**Given data**
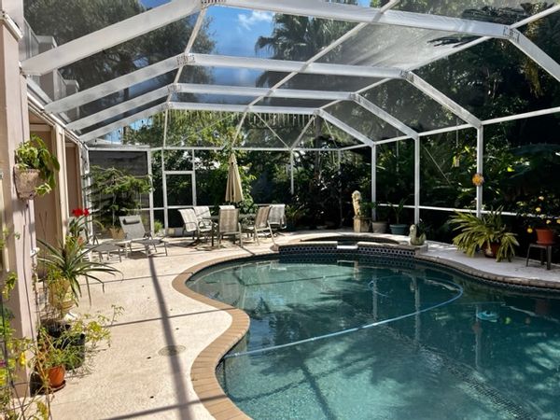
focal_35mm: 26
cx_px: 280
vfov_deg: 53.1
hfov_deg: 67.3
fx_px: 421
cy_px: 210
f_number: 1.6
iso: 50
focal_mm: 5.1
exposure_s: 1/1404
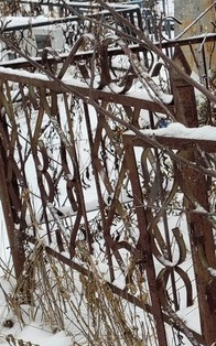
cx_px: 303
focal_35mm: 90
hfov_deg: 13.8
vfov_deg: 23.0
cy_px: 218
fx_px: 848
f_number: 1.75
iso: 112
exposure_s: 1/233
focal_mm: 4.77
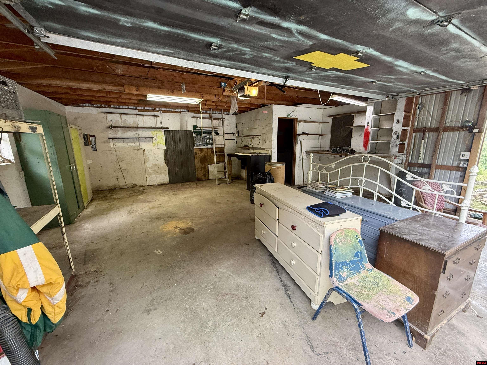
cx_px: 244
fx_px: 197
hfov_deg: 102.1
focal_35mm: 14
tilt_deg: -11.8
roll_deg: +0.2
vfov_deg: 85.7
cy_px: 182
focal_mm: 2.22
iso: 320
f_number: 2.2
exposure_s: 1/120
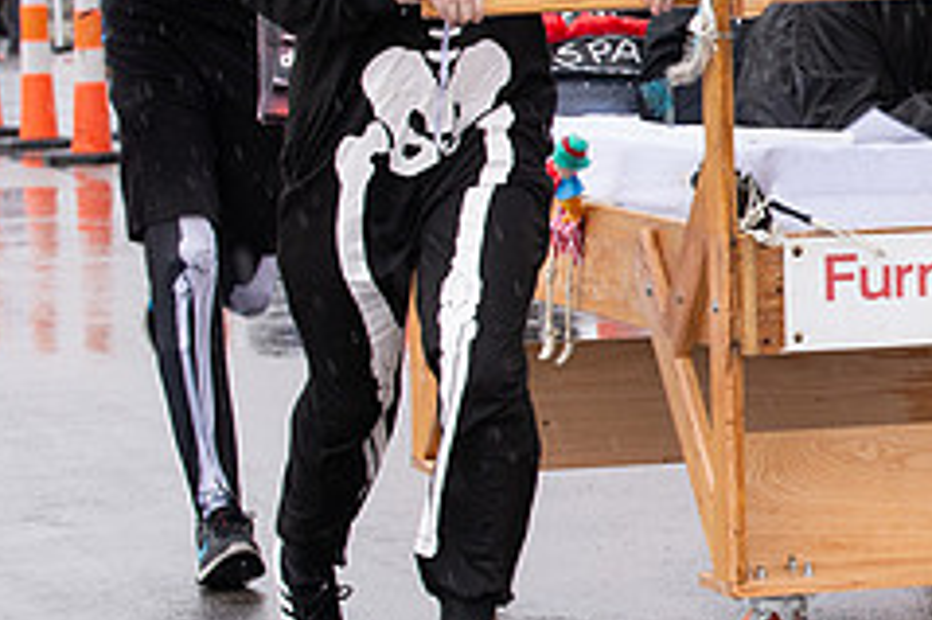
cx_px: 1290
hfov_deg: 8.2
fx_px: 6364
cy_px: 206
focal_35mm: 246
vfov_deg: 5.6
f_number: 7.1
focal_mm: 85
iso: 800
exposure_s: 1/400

**Problem description**
Write out the lines from the start of the material to the line with "focal_mm: 2.22", inclusive and exactly. Skip the pictures.

**Exercise answer**
focal_35mm: 26
cx_px: 280
vfov_deg: 53.1
hfov_deg: 67.3
fx_px: 421
cy_px: 210
f_number: 1.6
iso: 50
focal_mm: 5.1
exposure_s: 1/1404
cx_px: 303
focal_35mm: 90
hfov_deg: 13.8
vfov_deg: 23.0
cy_px: 218
fx_px: 848
f_number: 1.75
iso: 112
exposure_s: 1/233
focal_mm: 4.77
cx_px: 244
fx_px: 197
hfov_deg: 102.1
focal_35mm: 14
tilt_deg: -11.8
roll_deg: +0.2
vfov_deg: 85.7
cy_px: 182
focal_mm: 2.22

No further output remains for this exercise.